Thought-provoking piece from Eve Ewing about why she now capitalize the “w” in white (note: Black should always be capitalized). Ewing explained on Twitter that her goal in the piece isn’t to make anyone change their mind but rather to ask people to choose intentionally and meaningfully. (Zora)
It’s really demoralizing to see that so many schools are not backing down on their plans to re-open, even as Covid cases are spiraling out of control. Two good pieces to read are music professor Mitchell Robinson’s Let’s Talk About Re-opening Schools and high school teacher Sarah Gross’s We Need to Focus on Robust Remote Learning Instead of Re-opening. Katie Mack’s letter to her chancellor is the last word, and she invites other faculty to borrow any part of it to craft a letter to their own administrators. (Medium)

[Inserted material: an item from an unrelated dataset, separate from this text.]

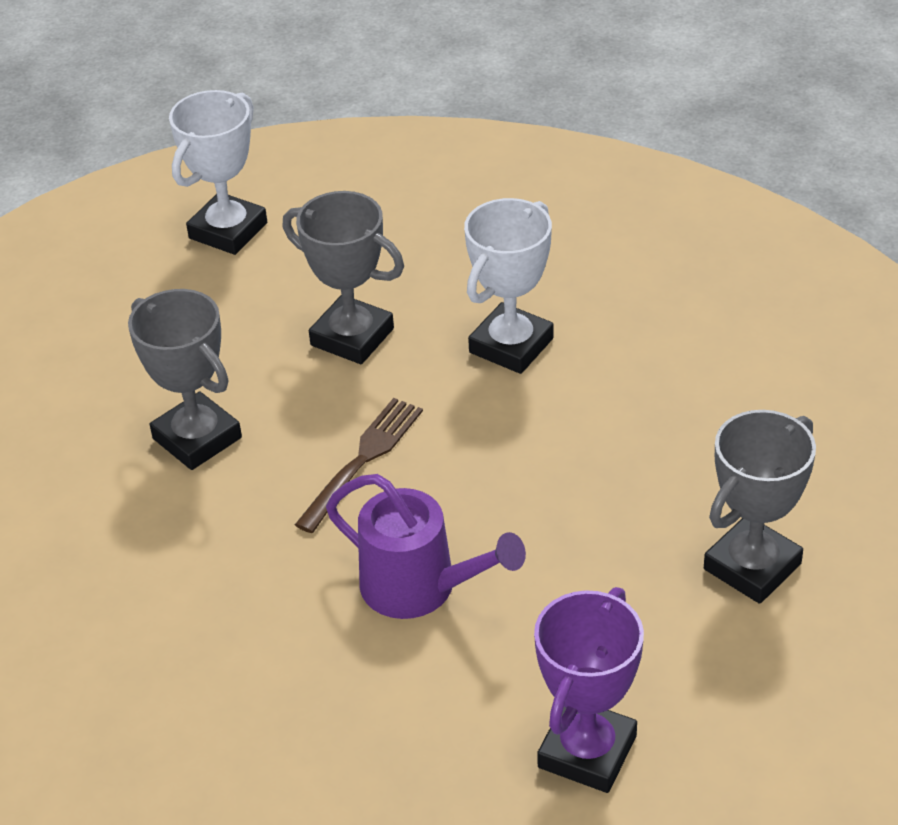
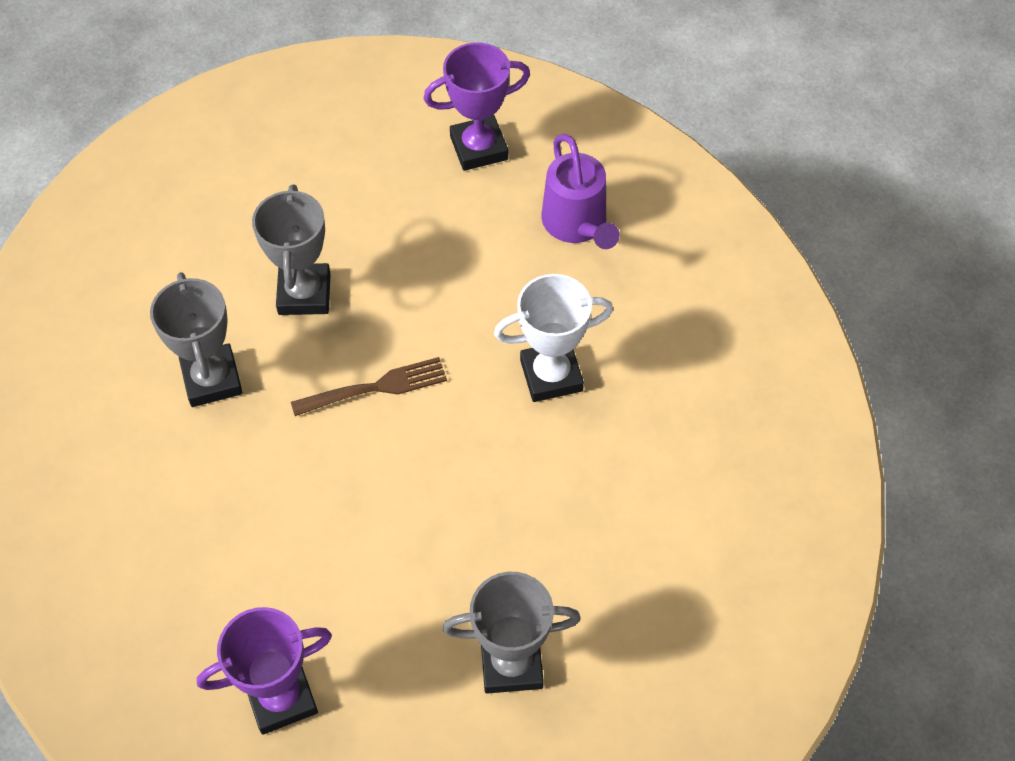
camera: 40 degrees right, 15 degrees up
(228, 231) = (479, 148): white trophy -> purple trophy
(352, 337) = (465, 290): grey trophy -> grey trophy (212, 379)
(420, 588) = (312, 506): purple watering can -> purple watering can (577, 225)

Tourmaline’s How to Freedom Dream contains some beautiful passages of writing as well as a definition of freedom dreaming that I felt deeply: “The world that I dream of is filled with ease. I’m not satisfied with Black trans lives mattering; I want Black trans lives to be easy, to be pleasurable, and to be filled with lush opportunities. I want the abundance we’ve gifted the world—the art, the care, the knowledge, and the beauty—to be offered back to us tenfold.” (Vogue)
Nick Tilsen’s op-ed opposing the president’s visit to the sacred Black Hills for a white supremacist rally on July 3 is full of the history of Lakota resistance (NBC News). If you were surprised to see Indigenous writers referring to the protestors as “treaty defenders” or “land defenders,” check out this helpful piece by Ruth Hopkins that explains the history of the U.S. Government’s violation of our Constitution through its violation of treaties with sovereign Indigenous nations (Teen Vogue).
Educator and mother Afrika Afeni Mills writes a letter about what she wishes her sons’ white teachers knew in order to teach them appropriately and effectively. (And thanks to Mills and a little online research, I now know the stories of William and Ellen Craft, Lewis Hayden, and Denmark Vesey–all names that were unfamiliar to me.) Her letter was published a year ago and still 100% relevant. (Education Post)
Schools new to the work of anti-racism and equity need to read the questions Liz Kleinrock poses at Teaching Tolerance that are designed to help schools understand what being in it for the long haul really means.